** DOCUMENT PASSAGE **
Our allowance for loan and lease losses represents management’s estimate of probable losses inherent in our loan and lease portfolio.  Management evaluates the allowance each quarter to determine that it is adequate to absorb these inherent losses.  This evaluation is supported by a methodology that identifies estimated losses based on assessments of individual problem loans and historical loss patterns of homogeneous loan pools.  In addition, environmental factors, including economic conditions and regulatory guidance, unique to each measurement date are also considered.  The determination of the appropriate level of the allowance for loan and lease losses is highly subjective and requires management to make significant estimates of current credit risks and future trends, all of which may undergo material changes.  Changes in economic conditions affecting borrowers, new information regarding existing loans, identification of additional problem loans and other factors, many of which are outside of our control, may require an increase in the allowance for loan and lease losses.  Any increase in the allowance for possible loan and lease losses will result in a decrease in net income and capital, and would have a material adverse effect on our financial condition and results of operations.

** QUESTIONS ON THE MATERIAL **
1) In the loan loss passage, how often does management evaluate the allowance?
2) Copy the rows word for word, starting at their first line and ending at the line that contains "no mercado com". Leave the pictures out.
The loan loss passage has no connection to the rows that follow.

** DATA LISTING **
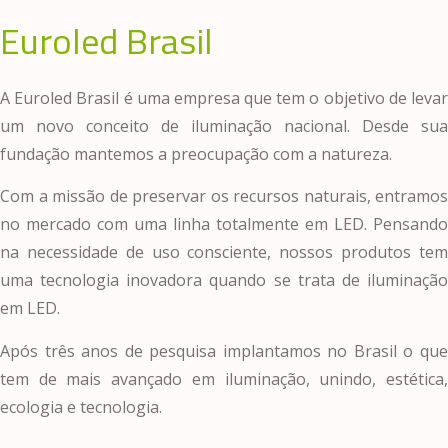
Euroled Brasil
A Euroled Brasil é uma empresa que tem o objetivo de levar
um novo conceito de iluminação nacional. Desde sua
fundação mantemos a preocupação com a natureza.
Com a missão de preservar os recursos naturais, entramos
no mercado com uma linha totalmente em LED. Pensando
na necessidade de uso consciente, nossos produtos tem
uma tecnologia inovadora quando se trata de iluminação
em LED.
Após três anos de pesquisa implantamos no Brasil o que
tem de mais avançado em iluminação, unindo, estética,
ecologia e tecnologia.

** TASK SOLUTIONS **
1) Each quarter.

2)
Euroled Brasil
A Euroled Brasil é uma empresa que tem o objetivo de levar
um novo conceito de iluminação nacional. Desde sua
fundação mantemos a preocupação com a natureza.
Com a missão de preservar os recursos naturais, entramos
no mercado com uma linha totalmente em LED. Pensando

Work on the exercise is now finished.